С этими словами Иосиф указал назад от себя, на знаки, высеченные в памятнике, у которого они сидели.
— Она забеременела, и когда царь увидел, что он — отец своего же внука, его охватили смятенье, гнев и раскаянье, и он решился убить ее. Но боги, прекрасно зная, что это подстроила Ашрат, превратили беременную в дерево.
— В какое дерево?
— Это было не то дерево, не то куст, — сказал Иосиф недовольно, — не то куст, могучий, как дерево. Я там не был, и поэтому не могу тебе сказать, какой был нос у царя и какие серьги у няньки его дочери. Хочешь слушать — так слушай и не бросай мне незрелых вопросов, как камни в огород!
— Если ты будешь браниться, я заплачу, — жалобно сказал Вениамин, — тогда тебе придется меня утешать.

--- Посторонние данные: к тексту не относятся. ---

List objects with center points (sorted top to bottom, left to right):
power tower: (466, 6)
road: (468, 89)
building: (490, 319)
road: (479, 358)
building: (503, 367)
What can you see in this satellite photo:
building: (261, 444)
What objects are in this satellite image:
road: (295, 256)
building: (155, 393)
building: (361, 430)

Поэтому лучше не бранись и поверь, что я больше всего хочу слушать!
— Через десять месяцев, — продолжал Иосиф свой рассказ, — дерево вдруг растворилось. Да, после этого срока оно распахнулось, и из него вышел мальчик, Адонаи. Его увидала Ашера, которая все это подстроила, и решила никому его не уступать. Поэтому она спрятала его в Дольнем Царстве у владычицы Эрешкигаль. Но и та не захотела никому его уступать и сказала: «Я никогда не выпущу его отсюда, ибо это — страна, откуда нет возврата».
— Почему нее оба владычицы никому не уступали его?

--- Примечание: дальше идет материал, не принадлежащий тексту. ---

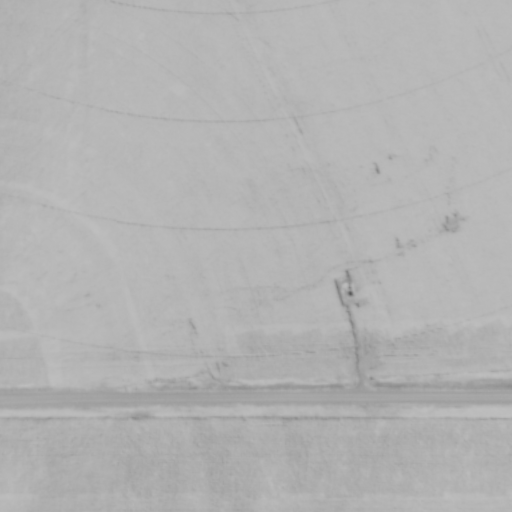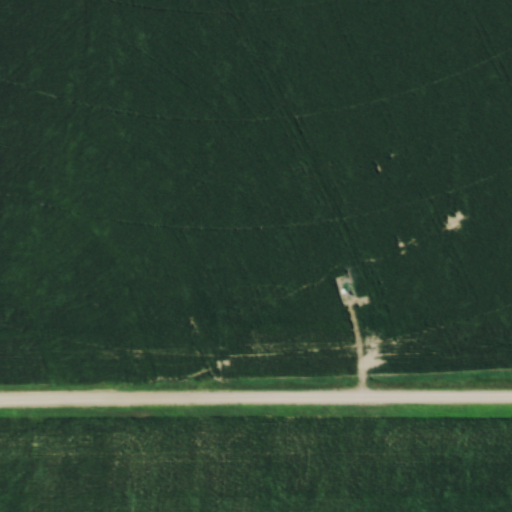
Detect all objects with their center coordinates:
road: (255, 399)
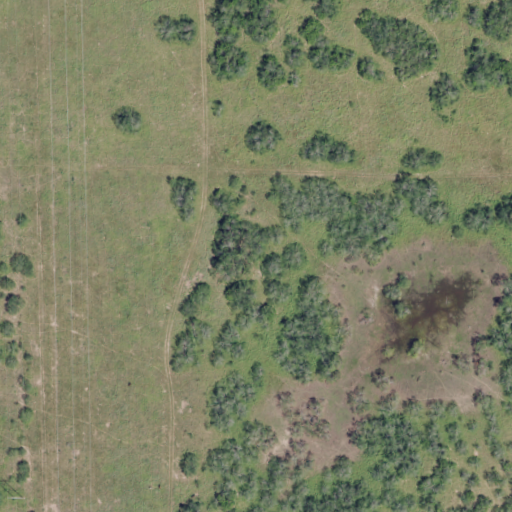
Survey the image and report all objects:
power tower: (18, 496)
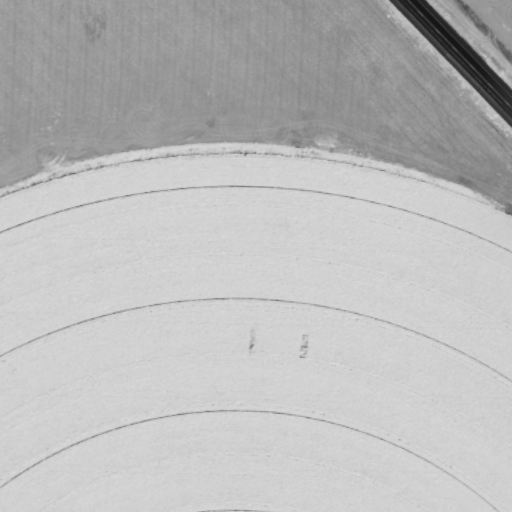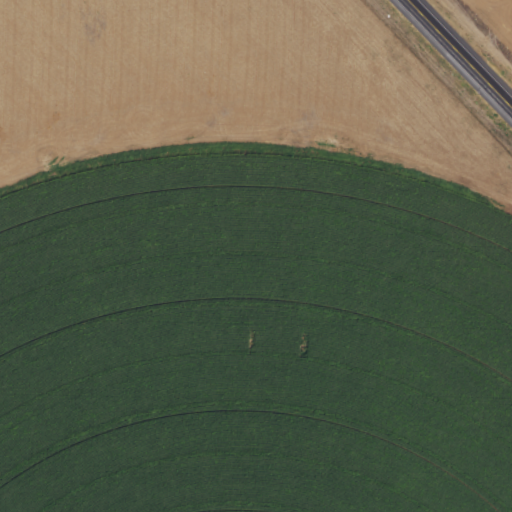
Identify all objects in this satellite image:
road: (460, 53)
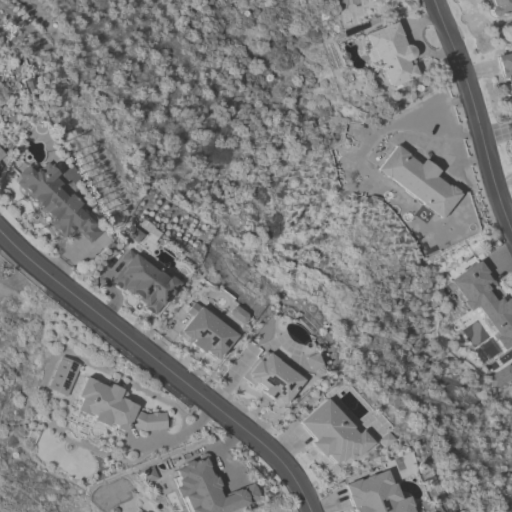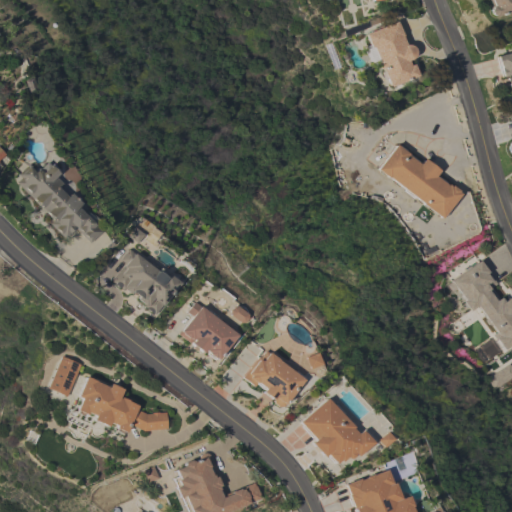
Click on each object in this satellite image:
building: (370, 0)
building: (371, 0)
building: (498, 6)
building: (499, 6)
building: (388, 53)
building: (389, 53)
building: (505, 69)
building: (505, 69)
road: (475, 115)
building: (0, 153)
building: (0, 154)
building: (415, 180)
building: (417, 180)
building: (53, 202)
building: (54, 202)
building: (141, 281)
building: (141, 282)
building: (484, 301)
building: (485, 302)
building: (234, 314)
building: (235, 314)
building: (204, 331)
building: (203, 332)
building: (310, 360)
road: (161, 367)
building: (499, 375)
building: (61, 376)
building: (62, 376)
building: (269, 378)
building: (270, 378)
building: (112, 408)
building: (113, 408)
building: (329, 433)
building: (330, 433)
building: (379, 439)
building: (147, 474)
building: (204, 488)
building: (205, 489)
building: (372, 494)
building: (373, 495)
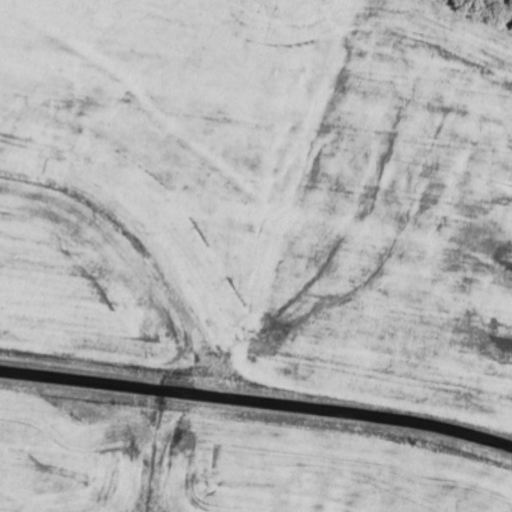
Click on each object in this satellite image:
road: (257, 402)
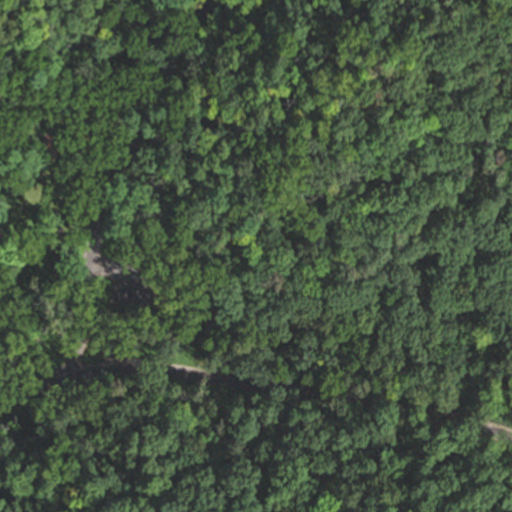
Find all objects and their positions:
building: (47, 147)
road: (111, 192)
road: (73, 229)
building: (2, 237)
road: (45, 237)
road: (116, 270)
parking lot: (129, 285)
road: (115, 351)
road: (45, 388)
road: (303, 393)
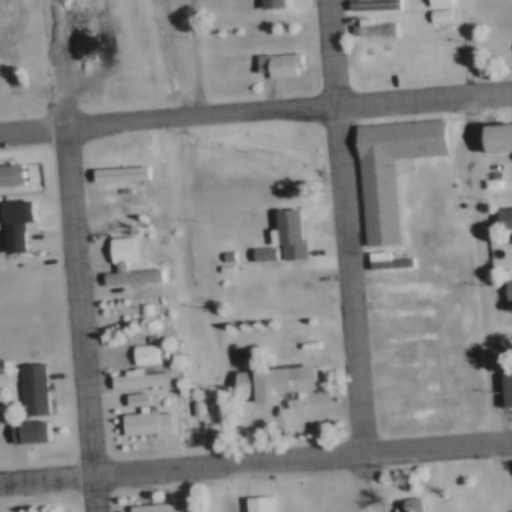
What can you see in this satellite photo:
building: (274, 3)
building: (434, 3)
building: (271, 4)
building: (376, 4)
building: (369, 5)
building: (435, 15)
building: (376, 28)
building: (368, 29)
road: (336, 54)
building: (378, 56)
road: (200, 59)
building: (283, 63)
building: (276, 64)
road: (255, 115)
building: (498, 135)
building: (495, 138)
building: (386, 170)
building: (393, 170)
building: (9, 174)
building: (119, 175)
building: (488, 179)
building: (506, 216)
building: (503, 218)
building: (17, 223)
building: (13, 224)
building: (286, 236)
building: (287, 237)
building: (509, 237)
road: (486, 255)
building: (224, 256)
building: (261, 256)
building: (123, 260)
building: (389, 260)
building: (384, 261)
building: (124, 266)
road: (355, 281)
building: (302, 287)
building: (506, 289)
building: (510, 289)
building: (140, 308)
road: (83, 321)
building: (145, 338)
building: (239, 351)
building: (141, 354)
building: (148, 354)
building: (136, 379)
building: (143, 379)
building: (277, 380)
building: (272, 382)
building: (37, 388)
building: (505, 389)
building: (30, 390)
building: (402, 392)
building: (192, 407)
building: (150, 422)
building: (144, 423)
building: (33, 431)
building: (28, 433)
road: (256, 464)
road: (372, 483)
building: (262, 503)
building: (402, 503)
building: (255, 504)
building: (415, 504)
building: (158, 507)
building: (162, 507)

— Никому и друг другу тоже. Ты можешь обойтись без расспросов. Но если из одного вытекает другое, достаточно сказать первое, а второе уже и так понятно. Адон был сыном миловидной, и Нана была сама причастна к его рожденью, а значит, ясно без слов, что он должен был стать предметом зависти. Поэтому, когда владычица вожделенья пришла в Дольнее Царство, чтобы его потребовать, владычица Эрешкигаль донельзя испугалась и сказала привратнику: «Поступи с ней так, как положено по обычаю!», и владычице Аштарти пришлось проследовать через семь ворот, оставляя у каждых в руках привратника какую-либо часть своего наряда — то покрывало, то ожерелье, то кушак или пряжку, а у последних ворот — срамной плат, так что она явилась к владычице Эрешкигаль за Таммузом нагой. Тут обе владычицы согнули пальцы крючками и бросились друг на друга.

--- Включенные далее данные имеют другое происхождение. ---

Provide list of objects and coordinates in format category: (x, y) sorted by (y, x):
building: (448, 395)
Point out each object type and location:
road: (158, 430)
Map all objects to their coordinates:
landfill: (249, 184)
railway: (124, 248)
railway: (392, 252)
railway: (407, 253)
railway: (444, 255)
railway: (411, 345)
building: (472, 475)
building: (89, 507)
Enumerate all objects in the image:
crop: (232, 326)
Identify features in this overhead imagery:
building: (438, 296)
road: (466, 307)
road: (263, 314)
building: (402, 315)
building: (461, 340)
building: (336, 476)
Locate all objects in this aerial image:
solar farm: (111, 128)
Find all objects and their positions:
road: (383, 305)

— Они царапались ногтями из-за него?
— Да, они трепали друг друга за волосы, намотав их себе на руку, вот до чего довела их зависть. А потом владычица Эрешкигаль заперла владычицу Аштарти в Дольнем Царстве на шестьдесят замков и наслала на нее шестьдесят болезней, и земля напрасно Ждала ее возвращенья, и все перестало расти и цвести. Ночью нивы становились белыми, поля урождали соль. Не всходили травы, не колосились хлеба. Быки не покрывали больше коров, ослы не склонялись над ослицами, мужчины над женщинами. Материнское чрево не отверзалось. Жизнь, из которой ушло вожделение, застыла в тоске.
— Ах, Иосифиа, перейди поскорее к другим часам истории, не празднуй больше этого ее часа! Я не в силах слышать, что ослы не склонялись над ослицами и что земля покрылась язвами соли. Я заплачу, и тогда у тебя будут хлопоты из-за меня.
— Гонец бога тоже заплакал, когда это увидел, — сказал Иосиф, — и со слезами доложил об этом владыке богов. Тот сказал: «Не годится, чтобы ничего не цвело. Придется вмешаться». И вмешался и, выступив посредником между владычицами Астарот и Эрешкигаль, установил, что одну треть года Адони будет отныне проводить в Дольнем Царстве, одну треть на земле и одну треть там, где ему самому захочется. Так Иштар вывела своего возлюбленного на землю.
— Где же отпрыск дерева проводил третью треть года?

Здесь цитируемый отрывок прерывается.